Additionally, Accenture emphasizes that accountability and oversight must be spread across C-level roles so that personnel can identify, understand, and respond effectively “across multiple lines of defense.” This should include, according to the Accenture Report, compliance audits and material, day-to-day engagement between Chief Information Security Officers and enterprise leadership. Accenture suggests that creating such engagement requires convincing leadership that the cybersecurity team is critical to company value.
To help improve banks’ cybersecurity capabilities, the Accenture Report also recommends a twofold program: “one focused on cybersecurity assessment on the one hand, and attack simulation on the other.” The objective of this approach is to view a cybersecurity assessment through the lens of an attack, thereby making it “easier to prioritize and to demonstrate to leadership where funding should be applied.” The recommended assessment is not an audit based on checklists; rather, “[t]oday such an analysis needs to be a true risk assessment that identifies the controls needed to mitigate each risk.” Accenture recommends that the controls be based on an agreed risk tolerance and metrics that evaluate “the risks against the scale of the problem.”
As to attack simulations, Accenture emphasizes the need not only for testing against external attacks, but also against internal threats.
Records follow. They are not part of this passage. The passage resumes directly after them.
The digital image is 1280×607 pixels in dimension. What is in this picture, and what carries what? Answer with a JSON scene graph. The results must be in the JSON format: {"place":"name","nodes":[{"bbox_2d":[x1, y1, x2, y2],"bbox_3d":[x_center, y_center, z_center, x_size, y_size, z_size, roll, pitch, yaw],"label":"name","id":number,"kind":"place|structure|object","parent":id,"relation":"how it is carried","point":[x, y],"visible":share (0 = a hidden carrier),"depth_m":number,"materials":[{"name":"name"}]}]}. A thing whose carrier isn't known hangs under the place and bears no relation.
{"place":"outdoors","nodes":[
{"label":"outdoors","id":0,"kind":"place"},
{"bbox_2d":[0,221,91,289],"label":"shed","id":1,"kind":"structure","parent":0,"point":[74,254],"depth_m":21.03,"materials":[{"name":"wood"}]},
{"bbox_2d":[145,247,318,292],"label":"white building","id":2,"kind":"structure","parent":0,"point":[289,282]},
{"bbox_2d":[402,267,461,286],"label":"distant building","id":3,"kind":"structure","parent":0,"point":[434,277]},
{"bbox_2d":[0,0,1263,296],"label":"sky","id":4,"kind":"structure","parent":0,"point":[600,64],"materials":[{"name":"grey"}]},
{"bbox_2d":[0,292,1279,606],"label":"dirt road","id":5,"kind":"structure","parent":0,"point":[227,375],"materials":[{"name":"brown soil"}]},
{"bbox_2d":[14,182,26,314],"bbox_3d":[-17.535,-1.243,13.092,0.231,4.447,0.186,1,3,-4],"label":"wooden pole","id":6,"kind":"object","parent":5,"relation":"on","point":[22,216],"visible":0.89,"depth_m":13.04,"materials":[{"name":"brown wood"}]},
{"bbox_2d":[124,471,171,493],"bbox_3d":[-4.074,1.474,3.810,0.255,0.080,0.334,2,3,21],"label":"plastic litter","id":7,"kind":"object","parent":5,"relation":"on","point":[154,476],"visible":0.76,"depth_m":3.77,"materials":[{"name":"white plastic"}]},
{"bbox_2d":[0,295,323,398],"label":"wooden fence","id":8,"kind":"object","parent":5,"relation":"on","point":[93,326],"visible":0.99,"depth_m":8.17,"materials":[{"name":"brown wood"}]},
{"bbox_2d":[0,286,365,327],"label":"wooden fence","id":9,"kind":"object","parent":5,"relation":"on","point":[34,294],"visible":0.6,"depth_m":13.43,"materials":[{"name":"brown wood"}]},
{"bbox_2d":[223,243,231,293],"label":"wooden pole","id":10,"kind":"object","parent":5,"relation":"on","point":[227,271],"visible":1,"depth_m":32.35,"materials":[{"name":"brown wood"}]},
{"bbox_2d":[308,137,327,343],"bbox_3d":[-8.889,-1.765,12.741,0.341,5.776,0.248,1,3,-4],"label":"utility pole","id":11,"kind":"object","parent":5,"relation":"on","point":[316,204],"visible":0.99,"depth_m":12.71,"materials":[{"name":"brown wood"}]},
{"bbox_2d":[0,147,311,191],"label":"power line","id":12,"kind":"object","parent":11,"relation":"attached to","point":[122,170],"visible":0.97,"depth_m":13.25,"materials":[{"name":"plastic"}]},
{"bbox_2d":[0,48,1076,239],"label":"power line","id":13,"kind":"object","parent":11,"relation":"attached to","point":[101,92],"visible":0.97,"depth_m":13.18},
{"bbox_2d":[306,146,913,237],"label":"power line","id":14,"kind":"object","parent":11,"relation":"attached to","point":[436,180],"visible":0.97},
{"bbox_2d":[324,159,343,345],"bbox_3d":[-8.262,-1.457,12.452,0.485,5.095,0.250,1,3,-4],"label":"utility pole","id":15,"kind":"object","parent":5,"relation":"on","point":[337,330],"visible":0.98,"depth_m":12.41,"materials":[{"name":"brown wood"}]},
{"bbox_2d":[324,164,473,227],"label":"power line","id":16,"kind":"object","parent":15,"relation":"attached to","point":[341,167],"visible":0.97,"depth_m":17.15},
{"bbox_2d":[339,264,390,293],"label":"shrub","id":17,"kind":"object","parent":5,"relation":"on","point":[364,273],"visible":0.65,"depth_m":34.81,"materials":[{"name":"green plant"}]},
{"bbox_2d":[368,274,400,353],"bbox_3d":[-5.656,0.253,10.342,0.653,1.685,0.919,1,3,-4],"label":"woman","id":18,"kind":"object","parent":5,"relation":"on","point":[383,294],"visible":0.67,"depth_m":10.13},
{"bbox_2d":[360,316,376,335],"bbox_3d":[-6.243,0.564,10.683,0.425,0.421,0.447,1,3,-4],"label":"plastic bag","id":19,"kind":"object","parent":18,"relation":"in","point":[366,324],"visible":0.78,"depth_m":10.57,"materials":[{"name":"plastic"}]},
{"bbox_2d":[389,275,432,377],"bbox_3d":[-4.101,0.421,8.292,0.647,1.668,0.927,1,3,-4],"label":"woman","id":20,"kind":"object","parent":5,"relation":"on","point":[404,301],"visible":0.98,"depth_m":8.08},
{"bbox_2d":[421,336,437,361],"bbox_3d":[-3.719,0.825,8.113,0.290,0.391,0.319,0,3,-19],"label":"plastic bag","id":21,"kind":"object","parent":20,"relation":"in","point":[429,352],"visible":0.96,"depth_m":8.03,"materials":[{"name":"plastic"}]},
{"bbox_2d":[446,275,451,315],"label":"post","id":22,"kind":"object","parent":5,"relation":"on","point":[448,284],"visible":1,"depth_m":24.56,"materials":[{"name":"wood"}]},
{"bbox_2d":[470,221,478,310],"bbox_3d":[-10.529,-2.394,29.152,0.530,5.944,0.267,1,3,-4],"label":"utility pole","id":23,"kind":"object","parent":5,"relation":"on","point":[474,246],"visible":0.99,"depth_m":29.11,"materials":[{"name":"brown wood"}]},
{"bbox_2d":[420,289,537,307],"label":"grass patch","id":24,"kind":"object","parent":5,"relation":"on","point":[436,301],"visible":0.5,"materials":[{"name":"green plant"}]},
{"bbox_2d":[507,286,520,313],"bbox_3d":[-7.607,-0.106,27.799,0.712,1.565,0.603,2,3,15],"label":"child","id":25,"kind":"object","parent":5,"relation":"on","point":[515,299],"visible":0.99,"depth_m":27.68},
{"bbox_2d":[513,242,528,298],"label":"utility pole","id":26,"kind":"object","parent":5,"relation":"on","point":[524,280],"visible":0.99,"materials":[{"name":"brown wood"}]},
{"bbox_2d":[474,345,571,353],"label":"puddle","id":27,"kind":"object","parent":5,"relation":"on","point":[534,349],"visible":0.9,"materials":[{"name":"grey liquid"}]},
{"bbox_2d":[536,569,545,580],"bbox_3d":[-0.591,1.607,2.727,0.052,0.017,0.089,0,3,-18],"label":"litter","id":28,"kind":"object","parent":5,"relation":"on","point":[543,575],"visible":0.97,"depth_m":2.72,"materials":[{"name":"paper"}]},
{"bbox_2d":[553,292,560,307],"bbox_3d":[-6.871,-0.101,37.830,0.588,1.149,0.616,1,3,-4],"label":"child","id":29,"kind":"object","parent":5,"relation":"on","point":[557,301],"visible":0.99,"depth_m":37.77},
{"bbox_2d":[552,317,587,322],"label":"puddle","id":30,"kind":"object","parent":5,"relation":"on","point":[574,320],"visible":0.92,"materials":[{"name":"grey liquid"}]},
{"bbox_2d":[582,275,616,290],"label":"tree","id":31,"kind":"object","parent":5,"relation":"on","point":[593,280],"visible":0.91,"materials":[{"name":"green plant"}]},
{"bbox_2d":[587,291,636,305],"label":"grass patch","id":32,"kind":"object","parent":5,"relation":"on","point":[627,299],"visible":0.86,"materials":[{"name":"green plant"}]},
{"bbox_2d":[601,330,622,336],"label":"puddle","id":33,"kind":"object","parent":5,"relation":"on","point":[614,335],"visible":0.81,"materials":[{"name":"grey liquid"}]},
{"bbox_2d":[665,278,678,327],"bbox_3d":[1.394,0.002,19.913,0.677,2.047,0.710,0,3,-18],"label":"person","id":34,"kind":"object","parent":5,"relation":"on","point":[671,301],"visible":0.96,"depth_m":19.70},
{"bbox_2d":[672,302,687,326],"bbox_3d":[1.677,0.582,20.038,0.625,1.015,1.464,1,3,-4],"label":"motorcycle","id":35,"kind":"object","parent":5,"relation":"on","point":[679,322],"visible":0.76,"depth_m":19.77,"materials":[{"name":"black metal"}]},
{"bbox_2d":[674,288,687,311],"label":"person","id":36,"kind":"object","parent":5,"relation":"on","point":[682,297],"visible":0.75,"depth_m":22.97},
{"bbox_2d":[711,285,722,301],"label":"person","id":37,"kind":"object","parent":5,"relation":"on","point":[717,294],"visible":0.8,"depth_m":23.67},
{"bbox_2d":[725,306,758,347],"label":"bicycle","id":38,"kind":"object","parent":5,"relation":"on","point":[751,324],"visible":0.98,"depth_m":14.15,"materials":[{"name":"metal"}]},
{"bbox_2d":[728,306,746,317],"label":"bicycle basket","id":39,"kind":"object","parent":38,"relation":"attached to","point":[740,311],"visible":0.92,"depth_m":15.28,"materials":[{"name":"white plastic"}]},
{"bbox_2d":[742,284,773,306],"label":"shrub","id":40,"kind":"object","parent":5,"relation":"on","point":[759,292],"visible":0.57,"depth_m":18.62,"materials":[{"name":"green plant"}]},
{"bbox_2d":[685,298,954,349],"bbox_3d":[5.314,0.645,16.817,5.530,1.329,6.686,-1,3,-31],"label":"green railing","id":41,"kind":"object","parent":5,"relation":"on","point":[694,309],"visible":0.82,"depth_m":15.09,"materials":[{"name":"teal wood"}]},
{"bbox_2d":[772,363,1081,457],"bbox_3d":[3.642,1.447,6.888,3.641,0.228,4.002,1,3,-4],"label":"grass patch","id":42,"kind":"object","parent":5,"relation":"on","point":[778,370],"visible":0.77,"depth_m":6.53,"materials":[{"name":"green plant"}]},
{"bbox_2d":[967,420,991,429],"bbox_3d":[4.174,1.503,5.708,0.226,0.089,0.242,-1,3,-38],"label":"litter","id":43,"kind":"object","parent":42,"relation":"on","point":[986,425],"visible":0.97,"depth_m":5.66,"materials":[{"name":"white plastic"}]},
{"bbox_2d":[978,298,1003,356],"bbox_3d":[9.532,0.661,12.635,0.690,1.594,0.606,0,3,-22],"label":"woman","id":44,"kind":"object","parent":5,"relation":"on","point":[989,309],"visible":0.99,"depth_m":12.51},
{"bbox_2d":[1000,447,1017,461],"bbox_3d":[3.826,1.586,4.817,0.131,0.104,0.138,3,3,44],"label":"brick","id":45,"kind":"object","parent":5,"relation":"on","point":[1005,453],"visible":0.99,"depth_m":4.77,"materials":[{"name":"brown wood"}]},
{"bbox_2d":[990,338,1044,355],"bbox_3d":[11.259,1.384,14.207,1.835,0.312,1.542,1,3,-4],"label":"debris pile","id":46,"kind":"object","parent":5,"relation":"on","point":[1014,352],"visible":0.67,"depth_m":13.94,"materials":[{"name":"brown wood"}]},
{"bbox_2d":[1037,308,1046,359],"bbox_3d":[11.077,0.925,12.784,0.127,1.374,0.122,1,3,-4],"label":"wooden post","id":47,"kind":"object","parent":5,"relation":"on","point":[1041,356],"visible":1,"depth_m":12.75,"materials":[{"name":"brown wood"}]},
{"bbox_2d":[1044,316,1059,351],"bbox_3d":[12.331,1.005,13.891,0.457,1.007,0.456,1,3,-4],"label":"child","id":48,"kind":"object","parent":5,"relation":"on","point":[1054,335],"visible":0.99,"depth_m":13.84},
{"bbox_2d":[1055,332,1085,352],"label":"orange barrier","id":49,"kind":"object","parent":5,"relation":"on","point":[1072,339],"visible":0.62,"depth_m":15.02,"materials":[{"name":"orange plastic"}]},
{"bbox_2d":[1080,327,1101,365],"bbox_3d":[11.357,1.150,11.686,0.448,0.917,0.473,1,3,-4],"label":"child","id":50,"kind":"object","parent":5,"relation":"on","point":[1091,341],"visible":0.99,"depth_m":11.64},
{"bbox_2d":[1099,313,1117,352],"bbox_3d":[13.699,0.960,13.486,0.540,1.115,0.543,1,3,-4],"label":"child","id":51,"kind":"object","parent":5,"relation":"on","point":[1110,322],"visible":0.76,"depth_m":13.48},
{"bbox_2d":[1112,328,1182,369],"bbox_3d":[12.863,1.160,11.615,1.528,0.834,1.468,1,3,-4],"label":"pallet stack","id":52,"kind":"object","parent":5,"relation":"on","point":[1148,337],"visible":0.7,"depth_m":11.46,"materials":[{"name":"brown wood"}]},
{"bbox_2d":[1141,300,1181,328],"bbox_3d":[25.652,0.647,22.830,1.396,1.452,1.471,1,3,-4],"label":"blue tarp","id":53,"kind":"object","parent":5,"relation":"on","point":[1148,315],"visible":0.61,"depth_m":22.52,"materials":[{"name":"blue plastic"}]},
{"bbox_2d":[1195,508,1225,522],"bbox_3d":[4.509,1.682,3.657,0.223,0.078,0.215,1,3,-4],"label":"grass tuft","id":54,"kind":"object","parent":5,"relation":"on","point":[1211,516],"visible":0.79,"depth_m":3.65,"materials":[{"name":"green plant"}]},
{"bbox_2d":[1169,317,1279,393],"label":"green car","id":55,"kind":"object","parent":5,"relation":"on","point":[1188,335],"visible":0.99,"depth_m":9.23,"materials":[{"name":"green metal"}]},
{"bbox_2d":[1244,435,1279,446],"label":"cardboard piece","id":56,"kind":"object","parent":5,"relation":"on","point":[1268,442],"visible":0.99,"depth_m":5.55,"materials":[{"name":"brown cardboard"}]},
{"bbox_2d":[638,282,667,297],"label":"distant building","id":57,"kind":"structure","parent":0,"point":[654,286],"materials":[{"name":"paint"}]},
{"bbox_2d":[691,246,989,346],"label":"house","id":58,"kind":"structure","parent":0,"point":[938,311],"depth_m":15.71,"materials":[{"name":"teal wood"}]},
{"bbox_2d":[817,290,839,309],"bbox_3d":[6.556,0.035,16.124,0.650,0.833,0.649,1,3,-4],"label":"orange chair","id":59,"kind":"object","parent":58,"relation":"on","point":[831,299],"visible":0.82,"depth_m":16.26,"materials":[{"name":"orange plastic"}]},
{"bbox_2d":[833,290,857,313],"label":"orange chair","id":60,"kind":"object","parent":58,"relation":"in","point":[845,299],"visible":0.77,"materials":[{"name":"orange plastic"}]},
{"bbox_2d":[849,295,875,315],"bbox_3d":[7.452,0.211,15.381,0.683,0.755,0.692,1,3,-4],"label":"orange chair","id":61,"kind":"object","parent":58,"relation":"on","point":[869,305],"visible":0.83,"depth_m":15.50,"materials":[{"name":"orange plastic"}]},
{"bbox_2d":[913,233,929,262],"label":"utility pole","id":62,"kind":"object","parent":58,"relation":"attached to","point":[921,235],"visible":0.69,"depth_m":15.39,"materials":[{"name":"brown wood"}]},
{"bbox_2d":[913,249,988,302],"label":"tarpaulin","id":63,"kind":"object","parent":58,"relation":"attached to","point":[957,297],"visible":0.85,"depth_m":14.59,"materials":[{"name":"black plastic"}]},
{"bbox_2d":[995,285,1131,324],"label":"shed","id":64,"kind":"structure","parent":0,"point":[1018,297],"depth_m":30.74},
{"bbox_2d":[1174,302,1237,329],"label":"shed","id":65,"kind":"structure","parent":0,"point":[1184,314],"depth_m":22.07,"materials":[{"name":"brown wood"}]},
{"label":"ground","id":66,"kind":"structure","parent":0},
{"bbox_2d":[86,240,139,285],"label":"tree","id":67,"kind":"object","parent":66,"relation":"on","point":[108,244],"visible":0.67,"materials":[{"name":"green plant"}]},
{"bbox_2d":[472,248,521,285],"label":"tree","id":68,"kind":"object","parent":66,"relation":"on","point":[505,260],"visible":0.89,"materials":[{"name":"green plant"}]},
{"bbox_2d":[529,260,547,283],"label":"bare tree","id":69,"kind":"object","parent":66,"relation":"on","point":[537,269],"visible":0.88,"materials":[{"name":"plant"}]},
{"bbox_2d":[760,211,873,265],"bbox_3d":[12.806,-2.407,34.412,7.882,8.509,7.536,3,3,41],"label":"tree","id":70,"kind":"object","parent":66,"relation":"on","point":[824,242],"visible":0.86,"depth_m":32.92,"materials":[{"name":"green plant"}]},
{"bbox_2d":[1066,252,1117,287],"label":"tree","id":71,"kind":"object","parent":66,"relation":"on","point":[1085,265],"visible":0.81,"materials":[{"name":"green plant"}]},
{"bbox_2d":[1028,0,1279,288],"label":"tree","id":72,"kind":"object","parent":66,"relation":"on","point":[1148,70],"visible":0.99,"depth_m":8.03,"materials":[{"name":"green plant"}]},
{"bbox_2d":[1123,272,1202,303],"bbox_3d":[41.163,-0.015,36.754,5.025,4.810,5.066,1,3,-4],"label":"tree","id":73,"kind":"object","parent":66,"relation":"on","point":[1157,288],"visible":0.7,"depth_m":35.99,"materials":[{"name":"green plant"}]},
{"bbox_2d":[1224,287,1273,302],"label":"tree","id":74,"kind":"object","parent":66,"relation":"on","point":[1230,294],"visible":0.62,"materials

To avoid having to test against a seemingly limitless variety of attacks, Accenture recommends that energy and investments be focused on where the company’s key assets reside. The Accenture Report also describes a “security sparring match” exercise that helps participants understand their adversaries by determining what level of sophistication hackers would need to access the systems. Once understood, the Accenture Report suggests, the cyber team can determine the level of cyber defense necessary to combat adversaries in accordance with the institution’s risk appetite.
To further improve a company’s cybersecurity capabilities and strengthen its resilience to cyberattacks, Accenture recommends looking at seven areas:
“Business alignment” – understanding what incident scenarios could materially affect the organization;
“Governance and leadership” – focusing on security accountability, advancing a security-minded culture, monitoring performance, incentivizing employees, and creating a chain of command;
“Strategic threat” – exploring threats to align security procedures with business strategy;
“Cyber resilience” – developing an ability to deliver superior operational results while facing cyber adversaries;
“Cyber response readiness” – having a cyber response plan, strong communications about incidents, tested plans regarding critical assets, effective escalation, and stakeholder involvement;
“Extended ecosystem” – ensuring cooperation during crises, implementing cybersecurity clauses in agreements with third parties, and regulatory compliance; and
“Investment efficiency” – shaping organizational understandings about cyber threats to promote appropriate allocations of cyber resources and to avoid overspending.
With regard to spending, the survey revealed that about 40 percent of banking institutions “spend between 7 percent and 10 percent of their IT budget on cybersecurity,” an amount Accenture considers appropriate. However, the survey also showed that 20 percent overspend and 40 percent underspend. Accenture considers both overspending and underspending to reflect an “unbalanced cybersecurity risk management strategy.”